I think it is important for young people who are starting to make art to know that almost nobody is making a living from art, that that is not a marker of success. The fact that an artist like Santigold just had to cancel a tour because it’s not affordable, I think it’s so great when artists are open about that stuff. Especially in the world that we’re living in now, it’s even less sustainable. Three years ago when I was making a living from touring, even then I thought touring wasn’t the same thing as art-making. Touring is a job where you’re playing live and being home and working on music is the fun part; that’s the creative thing. All you can do is just care about art, want to support art, and want to engage with art. That’s beautiful. Hold onto that feeling.
The industry has shifted so much and it continues to shift, but the past three years especially, everyone’s talking about how difficult it is. How do you stay excited about your work in this kind of climate?

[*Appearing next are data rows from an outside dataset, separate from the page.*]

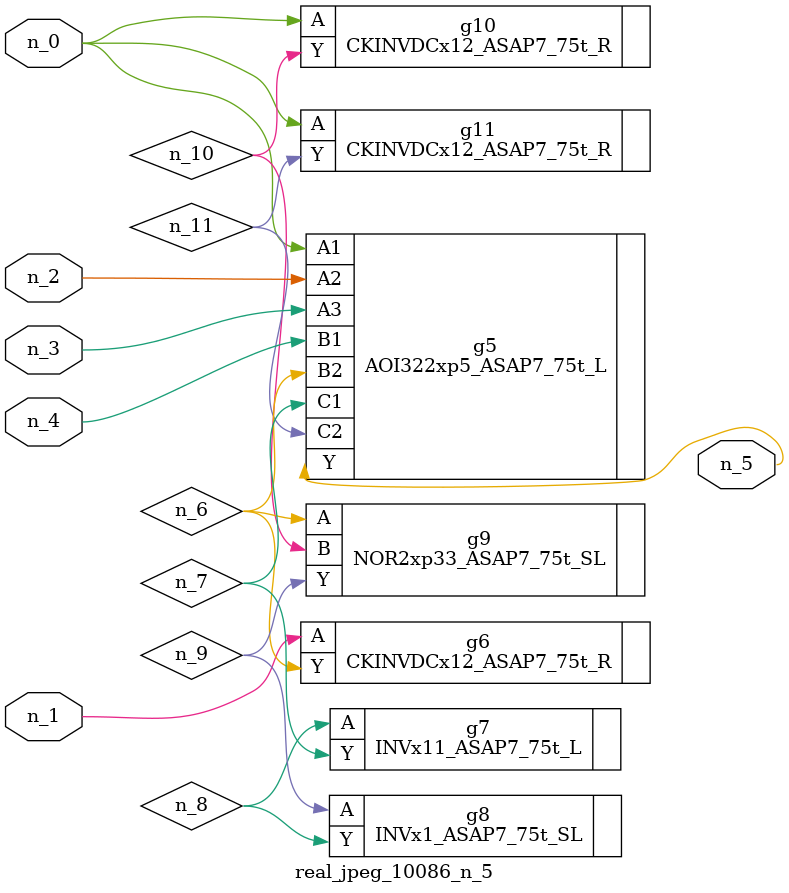
<source format=v>
module real_jpeg_10086_n_5 (n_4, n_0, n_1, n_2, n_3, n_5);

input n_4;
input n_0;
input n_1;
input n_2;
input n_3;

output n_5;

wire n_8;
wire n_11;
wire n_6;
wire n_7;
wire n_10;
wire n_9;

AOI322xp5_ASAP7_75t_L g5 ( 
.A1(n_0),
.A2(n_2),
.A3(n_3),
.B1(n_4),
.B2(n_6),
.C1(n_7),
.C2(n_11),
.Y(n_5)
);

CKINVDCx12_ASAP7_75t_R g10 ( 
.A(n_0),
.Y(n_10)
);

CKINVDCx12_ASAP7_75t_R g11 ( 
.A(n_0),
.Y(n_11)
);

CKINVDCx12_ASAP7_75t_R g6 ( 
.A(n_1),
.Y(n_6)
);

NOR2xp33_ASAP7_75t_SL g9 ( 
.A(n_6),
.B(n_10),
.Y(n_9)
);

INVx11_ASAP7_75t_L g7 ( 
.A(n_8),
.Y(n_7)
);

INVx1_ASAP7_75t_SL g8 ( 
.A(n_9),
.Y(n_8)
);


endmodule
</source>
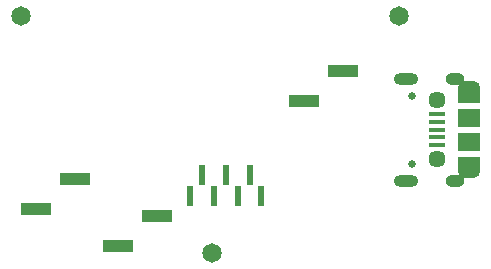
<source format=gbs>
G04 #@! TF.GenerationSoftware,KiCad,Pcbnew,(6.0.0)*
G04 #@! TF.CreationDate,2022-04-11T01:36:55-05:00*
G04 #@! TF.ProjectId,temp sensor,74656d70-2073-4656-9e73-6f722e6b6963,0.3*
G04 #@! TF.SameCoordinates,Original*
G04 #@! TF.FileFunction,Soldermask,Bot*
G04 #@! TF.FilePolarity,Negative*
%FSLAX45Y45*%
G04 Gerber Fmt 4.5, Leading zero omitted, Abs format (unit mm)*
G04 Created by KiCad (PCBNEW (6.0.0)) date 2022-04-11 01:36:55*
%MOMM*%
%LPD*%
G01*
G04 APERTURE LIST*
%ADD10C,0.650000*%
%ADD11O,2.100000X1.000000*%
%ADD12O,1.600000X1.000000*%
%ADD13C,1.650000*%
%ADD14R,1.350000X0.400000*%
%ADD15R,1.900000X1.200000*%
%ADD16O,1.900000X1.200000*%
%ADD17C,1.450000*%
%ADD18R,1.900000X1.500000*%
%ADD19R,0.600000X1.750000*%
%ADD20R,2.510000X1.000000*%
G04 APERTURE END LIST*
D10*
G04 #@! TO.C,J1*
X15849696Y-8975396D03*
X15849696Y-9553396D03*
D11*
X15796696Y-8832396D03*
X15796696Y-9696396D03*
D12*
X16214696Y-9696396D03*
X16214696Y-8832396D03*
G04 #@! TD*
D13*
G04 #@! TO.C,H3*
X14153000Y-10306600D03*
G04 #@! TD*
G04 #@! TO.C,H2*
X15740200Y-8300000D03*
G04 #@! TD*
G04 #@! TO.C,H1*
X12539800Y-8300000D03*
G04 #@! TD*
D14*
G04 #@! TO.C,J4*
X16056250Y-9135000D03*
X16056250Y-9200000D03*
X16056250Y-9265000D03*
X16056250Y-9330000D03*
X16056250Y-9395000D03*
D15*
X16326250Y-9555000D03*
D16*
X16326250Y-9615000D03*
D17*
X16056250Y-9015000D03*
D18*
X16326250Y-9365000D03*
D17*
X16056250Y-9515000D03*
D18*
X16326250Y-9165000D03*
D15*
X16326250Y-8975000D03*
D16*
X16326250Y-8915000D03*
G04 #@! TD*
D19*
G04 #@! TO.C,J3*
X13971000Y-9824500D03*
X14071000Y-9649500D03*
X14171000Y-9824500D03*
X14271000Y-9649500D03*
X14371000Y-9824500D03*
X14471000Y-9649500D03*
X14571000Y-9824500D03*
G04 #@! TD*
D20*
G04 #@! TO.C,J2*
X13685300Y-9993000D03*
X13354300Y-10247000D03*
G04 #@! TD*
G04 #@! TO.C,J6*
X12990300Y-9683000D03*
X12659300Y-9937000D03*
G04 #@! TD*
G04 #@! TO.C,J5*
X15265300Y-8763000D03*
X14934300Y-9017000D03*
G04 #@! TD*
M02*

</source>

I always stay excited about it because to me it’s fun and I like it. I truly don’t really care if anyone else likes it as much as I do because either way I’m proud of it. I know I’ll always be able to do it and of course there’s an element of that being a luxury because I don’t have to worry about going on tour right now. We’re able to not tour because my bandmates have other jobs, I’m living with my parents, we’ve figured it out but I also feel, even if I end up having a totally different job eventually, I’m always going to make music. Sometimes I even do more music when I’m working a totally different job. I end up appreciating my hours off to get really inspired and having a schedule is useful. I’m going to be fine whether or not anyone likes it because I’m not making it for them. It’s so nice when people like it, but I have to admit that I’m not making it for someone else.
What do you think this project as Frankie Cosmos has taught you about yourself over the 10 years you’ve been doing it?
It’s given me a chance to experience myself as perceived. I think that’s been really interesting. I was always very shy and I was a little sister to a brother where it was very much his show. I was very reserved and I think having a thing, an art thing, that he doesn’t do as a young 16-year-old was huge for figuring out who I was in the world. It’s continued to be really interesting on a personal level for my identity. It’s been scary and also cool to step outside of myself, and see myself from the perspective of other people. I mean, there’s an amount of that that you don’t want to do too. You don’t want to see yourself from other people’s eyes so much. But it’s definitely given me a place to process a lot of stuff, it really is like a diary for me, and then there’s this community element to it that I feel very lucky to have. Not everybody gets to have a band and gets to play and make noise and sound in a room with other people. That is the part that feels really different than anything that you could do when you’re 15 alone in your room but I really try and still cosplay as a teenager. I think it’s important to hold onto that as much as you can.
Greta Kline Recommends:
Silence and time: These can be difficult to find, but are essential for me to making art, writing, or even just being able to hear my own thoughts.
Pen and Paper: Anything works, but I love a felt tip pen and unlined paper. Notebooks are meant to be used, so I recommend getting ones you don’t find too precious to fill.
Look alive: Put your phone down and take in every aspect of your surroundings. Pretend you’re an alien experiencing earth for the first time: What’s interesting? What’s strange? This perspective is essential for me!
Be your own babysitter: Treat your art like it was made by a toddler you’re babysitting. Look at it with love, give yourself space to be bad or silly, and tell yourself not to give up.
Martha Graham’s letter to Agnes De Mille: This piece of writing has been an important reminder for me since I was a teenager, when my dad first showed it to me.